Seeking to establish itself as the best of the worst, Dartmouth called a “faculty workshop” for October 12, Columbus Day, “to discover means for reversing Eurocentrism and white male domination over the North American continent.” Faculty leaders from Yale and Harvard were invited to attend.


On October 2, I received a note from Governor Kraft asking me to meet with him the next day and to bring along Ron Danielov, head of our Special Operations forces. We gathered in his small office that afternoon.

“Are you both familiar with what is happening in our so-called ‘institutions of higher learning?’” Bill opened.

“I guess everybody is,” Ron replied. “It’s in all the newspapers. I can tell you, people aren’t happy about it. We all thought we were through with this kind of crap.”

“We soon will be,” Kraft replied. “As usual, there is more to it than meets the eye. Do you know where these colleges are getting their funding?”

“From some foundation in Switzerland,” I said.
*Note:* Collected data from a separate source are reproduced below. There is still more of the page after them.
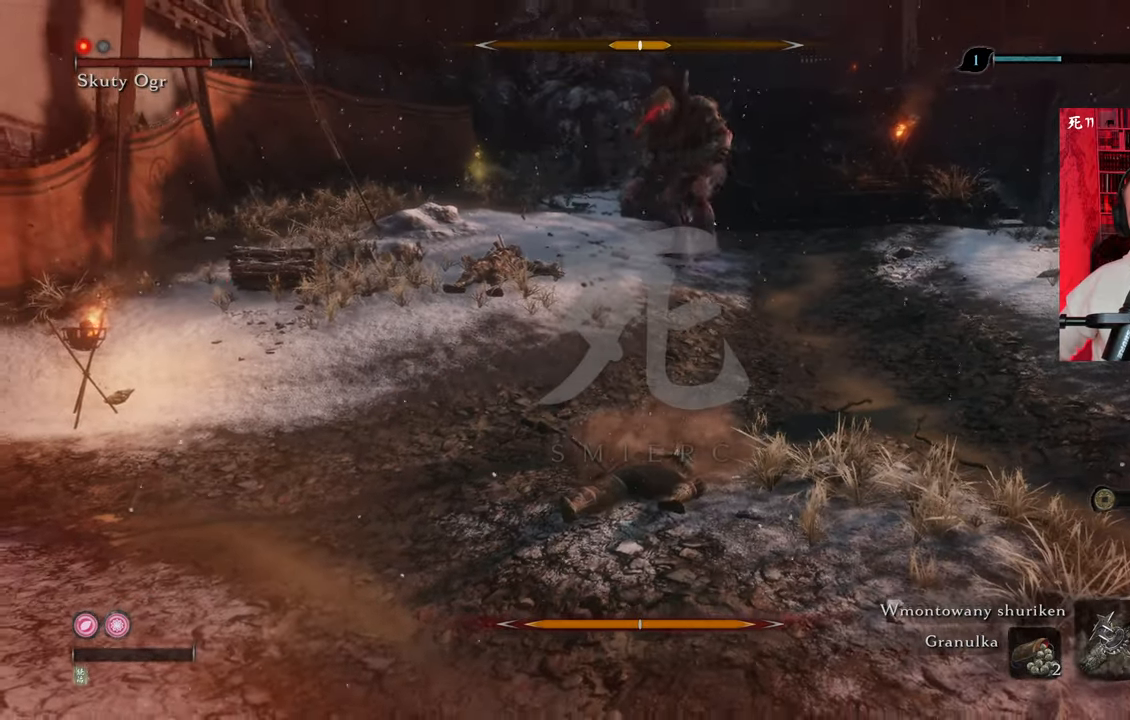
{"keys": [], "mouse": [], "events": []}
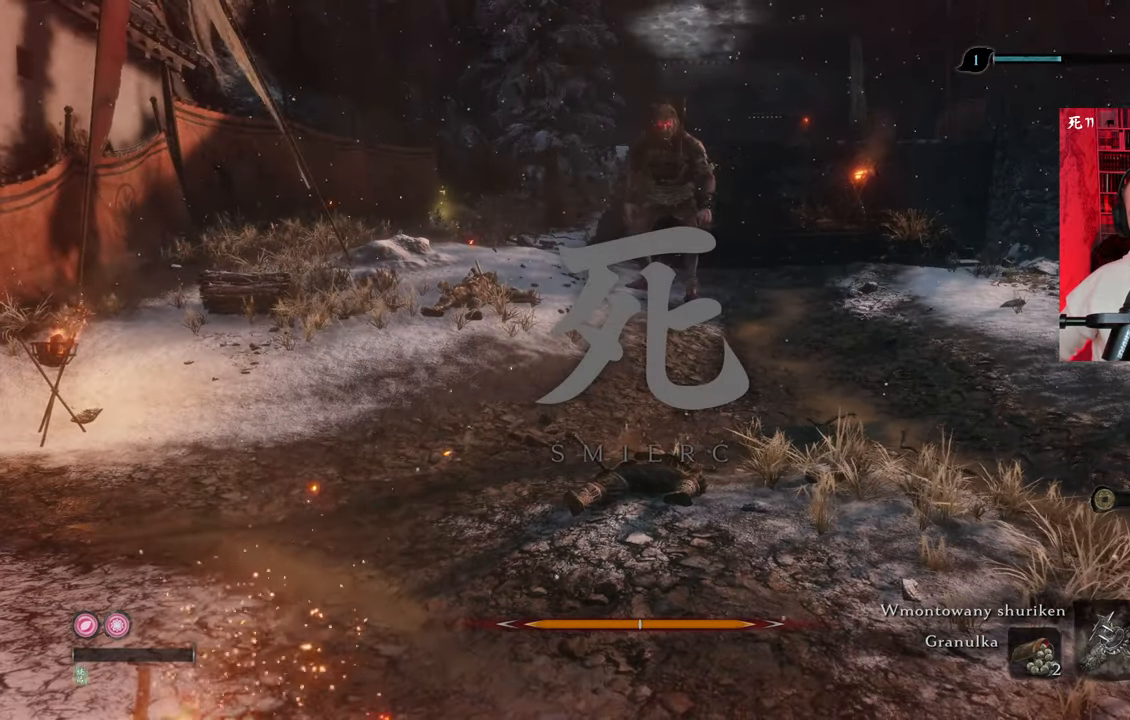
{"keys": [], "mouse": ["left"], "events": [[500, "mouse_left", "down"]]}
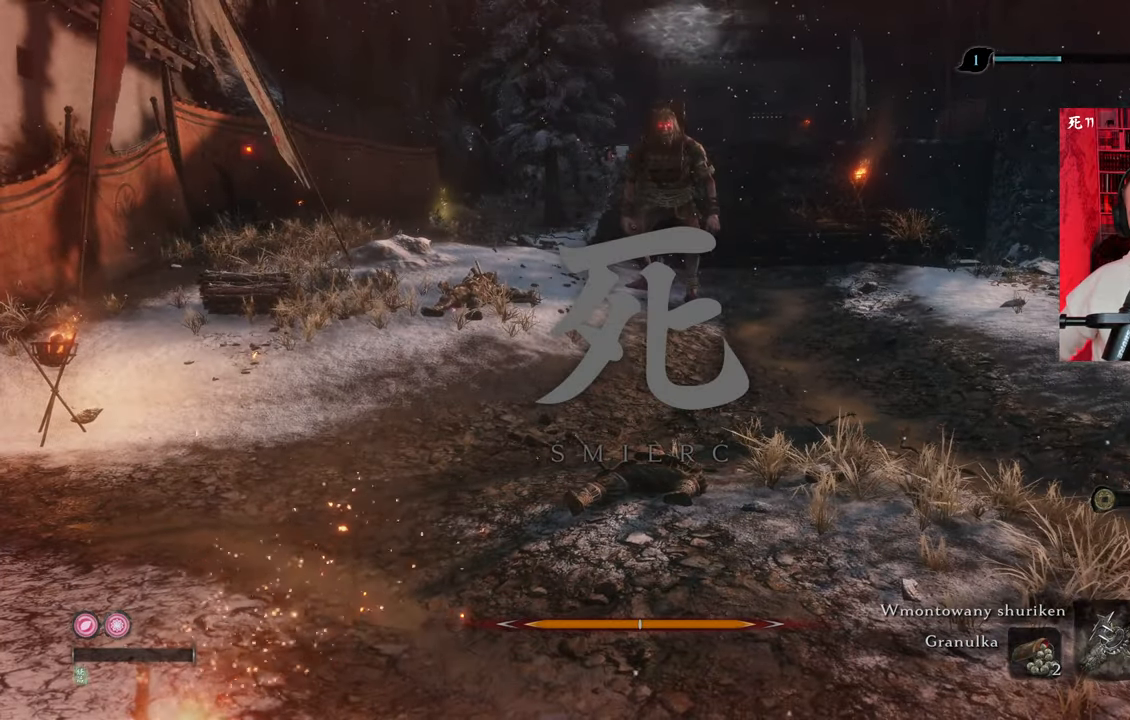
{"keys": [], "mouse": [], "events": [[50, "mouse_left", "up"]]}
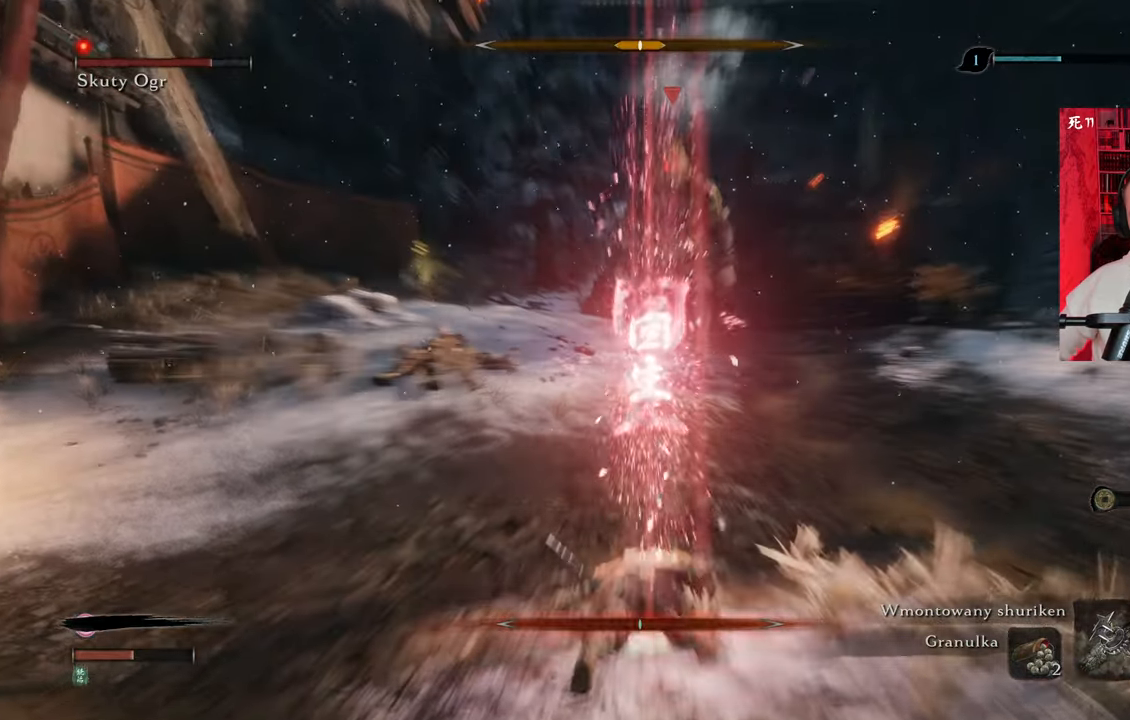
{"keys": [], "mouse": [], "events": []}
“That’s a front,” Bill replied. “Some friends in Europe did a little sniffing around for me. The real source of the money is the UN, specifically UNESCO, the UN’s ‘cultural branch.’ It’s been a den of vipers for as long as anyone can remember. Now, with UN money, it hopes to poison us the same way it’s poisoned so many other places. Only that’s not going to happen.”

“Where do we come in?” I inquired.

“Conveniently, the worst malefactors are gathering at Dartmouth College on October 12,” Bill answered. “They are meeting in Dartmouth Hall, in room 105, which is a small auditorium. I’m going to be there.”

“Do they know that?” I asked.

“No, and they won’t until I walk in,” Bill replied.

“Mightn’t that be a bit dangerous?” I cautioned.

“I intend it to be dangerous – for them,” Bill answered.

“Here’s my plan, and here’s where you come in, sergeant. About mid-morning, I will crash their meeting. I’m simply going to barge in, march up to the front and grab the mic. There, I’ll explain what “political correctness” really is and why we will not tolerate it, or its advocates, in the Northern Confederation.”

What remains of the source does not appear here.